## Extracted data entries
====================

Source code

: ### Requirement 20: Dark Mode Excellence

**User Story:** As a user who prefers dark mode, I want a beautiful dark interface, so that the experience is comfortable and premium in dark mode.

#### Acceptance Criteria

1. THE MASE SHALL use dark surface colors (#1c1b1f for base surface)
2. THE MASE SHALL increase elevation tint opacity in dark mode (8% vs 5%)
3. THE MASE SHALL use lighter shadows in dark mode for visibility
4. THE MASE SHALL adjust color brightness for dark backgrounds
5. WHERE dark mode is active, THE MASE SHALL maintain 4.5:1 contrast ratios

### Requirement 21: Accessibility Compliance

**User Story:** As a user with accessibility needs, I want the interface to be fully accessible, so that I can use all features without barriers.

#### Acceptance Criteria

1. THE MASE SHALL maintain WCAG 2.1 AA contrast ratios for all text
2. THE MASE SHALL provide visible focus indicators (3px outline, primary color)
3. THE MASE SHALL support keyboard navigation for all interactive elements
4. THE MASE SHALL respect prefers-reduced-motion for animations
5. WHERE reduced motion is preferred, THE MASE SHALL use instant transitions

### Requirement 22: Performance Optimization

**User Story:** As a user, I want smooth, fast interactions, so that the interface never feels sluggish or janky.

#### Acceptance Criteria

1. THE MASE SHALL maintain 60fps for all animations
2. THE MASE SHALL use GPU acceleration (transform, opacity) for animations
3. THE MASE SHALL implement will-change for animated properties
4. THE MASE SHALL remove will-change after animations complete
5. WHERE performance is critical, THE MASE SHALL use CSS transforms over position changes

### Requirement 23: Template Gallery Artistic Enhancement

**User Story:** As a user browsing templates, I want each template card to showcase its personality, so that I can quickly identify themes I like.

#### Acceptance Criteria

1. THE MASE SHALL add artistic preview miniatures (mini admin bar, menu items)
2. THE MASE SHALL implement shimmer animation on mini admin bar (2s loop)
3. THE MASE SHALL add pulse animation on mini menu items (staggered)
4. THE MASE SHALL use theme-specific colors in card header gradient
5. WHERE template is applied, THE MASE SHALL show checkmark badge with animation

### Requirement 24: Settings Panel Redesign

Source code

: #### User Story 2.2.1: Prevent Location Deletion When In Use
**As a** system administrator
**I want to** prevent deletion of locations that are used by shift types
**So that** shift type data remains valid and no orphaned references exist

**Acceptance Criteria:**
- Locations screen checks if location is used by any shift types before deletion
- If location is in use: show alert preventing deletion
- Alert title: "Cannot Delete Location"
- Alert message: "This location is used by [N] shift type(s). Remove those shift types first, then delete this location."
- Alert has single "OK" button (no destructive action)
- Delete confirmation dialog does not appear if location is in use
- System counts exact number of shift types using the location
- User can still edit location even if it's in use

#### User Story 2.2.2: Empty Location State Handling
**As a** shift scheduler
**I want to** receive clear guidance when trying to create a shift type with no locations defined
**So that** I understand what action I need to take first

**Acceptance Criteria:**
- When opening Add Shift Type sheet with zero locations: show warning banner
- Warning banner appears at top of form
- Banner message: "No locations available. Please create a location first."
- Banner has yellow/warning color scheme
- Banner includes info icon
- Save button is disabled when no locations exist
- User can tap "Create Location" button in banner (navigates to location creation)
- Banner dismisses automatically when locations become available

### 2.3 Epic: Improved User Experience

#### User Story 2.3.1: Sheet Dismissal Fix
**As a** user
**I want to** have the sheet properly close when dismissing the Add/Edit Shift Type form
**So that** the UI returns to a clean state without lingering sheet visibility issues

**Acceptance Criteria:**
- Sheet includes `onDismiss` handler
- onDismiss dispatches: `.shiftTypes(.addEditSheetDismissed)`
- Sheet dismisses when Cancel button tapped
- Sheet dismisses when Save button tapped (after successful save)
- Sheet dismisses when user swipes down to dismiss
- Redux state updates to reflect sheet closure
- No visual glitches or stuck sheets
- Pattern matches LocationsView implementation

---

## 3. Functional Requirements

====================

## Required action
Transcribe the records in full, so that each line reads exactly as before.

## Output of the task
Source code

: ### Requirement 20: Dark Mode Excellence

**User Story:** As a user who prefers dark mode, I want a beautiful dark interface, so that the experience is comfortable and premium in dark mode.

#### Acceptance Criteria

1. THE MASE SHALL use dark surface colors (#1c1b1f for base surface)
2. THE MASE SHALL increase elevation tint opacity in dark mode (8% vs 5%)
3. THE MASE SHALL use lighter shadows in dark mode for visibility
4. THE MASE SHALL adjust color brightness for dark backgrounds
5. WHERE dark mode is active, THE MASE SHALL maintain 4.5:1 contrast ratios

### Requirement 21: Accessibility Compliance

**User Story:** As a user with accessibility needs, I want the interface to be fully accessible, so that I can use all features without barriers.

#### Acceptance Criteria

1. THE MASE SHALL maintain WCAG 2.1 AA contrast ratios for all text
2. THE MASE SHALL provide visible focus indicators (3px outline, primary color)
3. THE MASE SHALL support keyboard navigation for all interactive elements
4. THE MASE SHALL respect prefers-reduced-motion for animations
5. WHERE reduced motion is preferred, THE MASE SHALL use instant transitions

### Requirement 22: Performance Optimization

**User Story:** As a user, I want smooth, fast interactions, so that the interface never feels sluggish or janky.

#### Acceptance Criteria

1. THE MASE SHALL maintain 60fps for all animations
2. THE MASE SHALL use GPU acceleration (transform, opacity) for animations
3. THE MASE SHALL implement will-change for animated properties
4. THE MASE SHALL remove will-change after animations complete
5. WHERE performance is critical, THE MASE SHALL use CSS transforms over position changes

### Requirement 23: Template Gallery Artistic Enhancement

**User Story:** As a user browsing templates, I want each template card to showcase its personality, so that I can quickly identify themes I like.

#### Acceptance Criteria

1. THE MASE SHALL add artistic preview miniatures (mini admin bar, menu items)
2. THE MASE SHALL implement shimmer animation on mini admin bar (2s loop)
3. THE MASE SHALL add pulse animation on mini menu items (staggered)
4. THE MASE SHALL use theme-specific colors in card header gradient
5. WHERE template is applied, THE MASE SHALL show checkmark badge with animation

### Requirement 24: Settings Panel Redesign

Source code

: #### User Story 2.2.1: Prevent Location Deletion When In Use
**As a** system administrator
**I want to** prevent deletion of locations that are used by shift types
**So that** shift type data remains valid and no orphaned references exist

**Acceptance Criteria:**
- Locations screen checks if location is used by any shift types before deletion
- If location is in use: show alert preventing deletion
- Alert title: "Cannot Delete Location"
- Alert message: "This location is used by [N] shift type(s). Remove those shift types first, then delete this location."
- Alert has single "OK" button (no destructive action)
- Delete confirmation dialog does not appear if location is in use
- System counts exact number of shift types using the location
- User can still edit location even if it's in use

#### User Story 2.2.2: Empty Location State Handling
**As a** shift scheduler
**I want to** receive clear guidance when trying to create a shift type with no locations defined
**So that** I understand what action I need to take first

**Acceptance Criteria:**
- When opening Add Shift Type sheet with zero locations: show warning banner
- Warning banner appears at top of form
- Banner message: "No locations available. Please create a location first."
- Banner has yellow/warning color scheme
- Banner includes info icon
- Save button is disabled when no locations exist
- User can tap "Create Location" button in banner (navigates to location creation)
- Banner dismisses automatically when locations become available

### 2.3 Epic: Improved User Experience

#### User Story 2.3.1: Sheet Dismissal Fix
**As a** user
**I want to** have the sheet properly close when dismissing the Add/Edit Shift Type form
**So that** the UI returns to a clean state without lingering sheet visibility issues

**Acceptance Criteria:**
- Sheet includes `onDismiss` handler
- onDismiss dispatches: `.shiftTypes(.addEditSheetDismissed)`
- Sheet dismisses when Cancel button tapped
- Sheet dismisses when Save button tapped (after successful save)
- Sheet dismisses when user swipes down to dismiss
- Redux state updates to reflect sheet closure
- No visual glitches or stuck sheets
- Pattern matches LocationsView implementation

---

## 3. Functional Requirements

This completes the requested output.